- **Do this**
Copy the rows in the stretch from the one containing "For charting: what time is the watch" through the one containing "The clock shows 8:15", swapping "photo" for "image" wherever it occurs and changing nothing else. Give only those rows, and leave out the pictures.

- **Task input**
— Begin —
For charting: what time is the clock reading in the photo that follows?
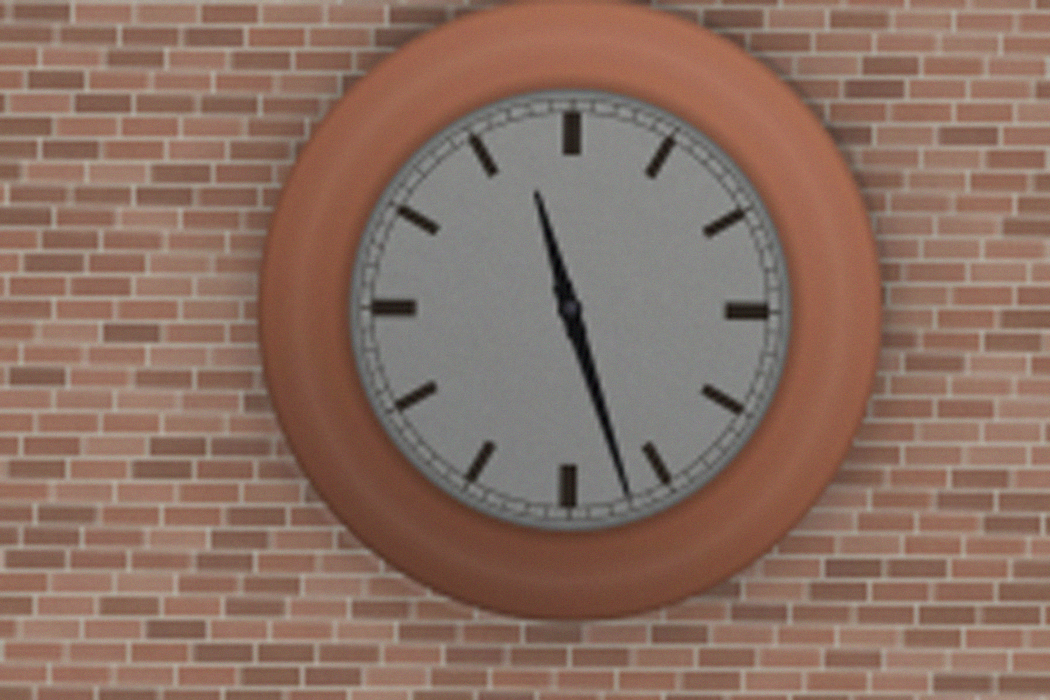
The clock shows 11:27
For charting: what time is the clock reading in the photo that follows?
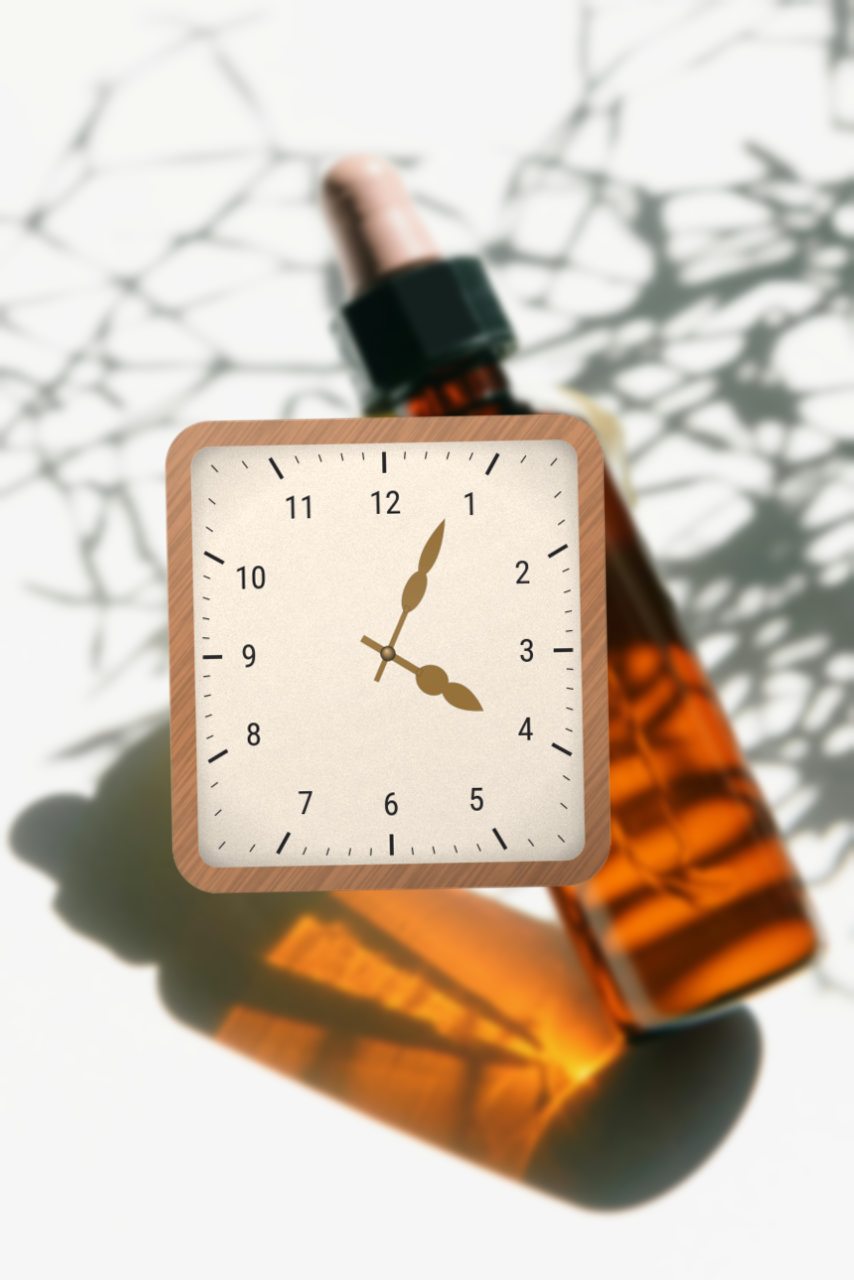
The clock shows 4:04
— End —
— Begin —
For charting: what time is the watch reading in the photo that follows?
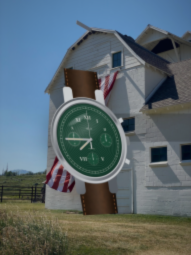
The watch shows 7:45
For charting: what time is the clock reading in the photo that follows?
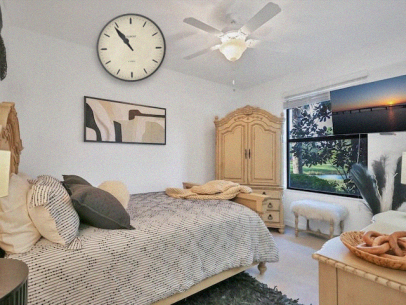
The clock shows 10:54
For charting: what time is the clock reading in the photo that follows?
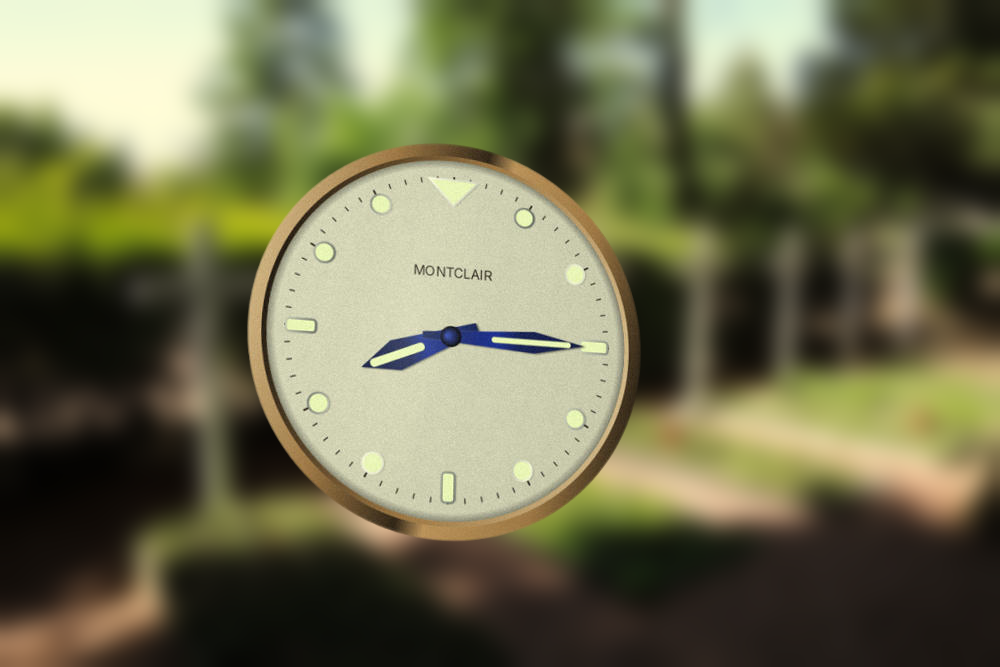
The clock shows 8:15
— End —
— Begin —
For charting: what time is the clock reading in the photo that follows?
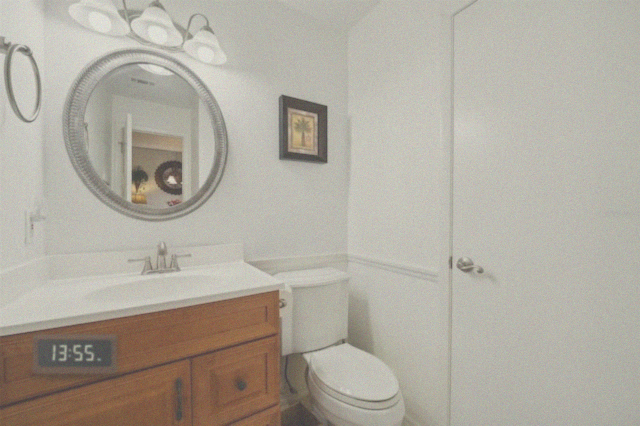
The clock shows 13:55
— End —
- **Final answer**
For charting: what time is the watch reading in the image that follows?
The watch shows 7:45
For charting: what time is the clock reading in the image that follows?
The clock shows 10:54
For charting: what time is the clock reading in the image that follows?
The clock shows 8:15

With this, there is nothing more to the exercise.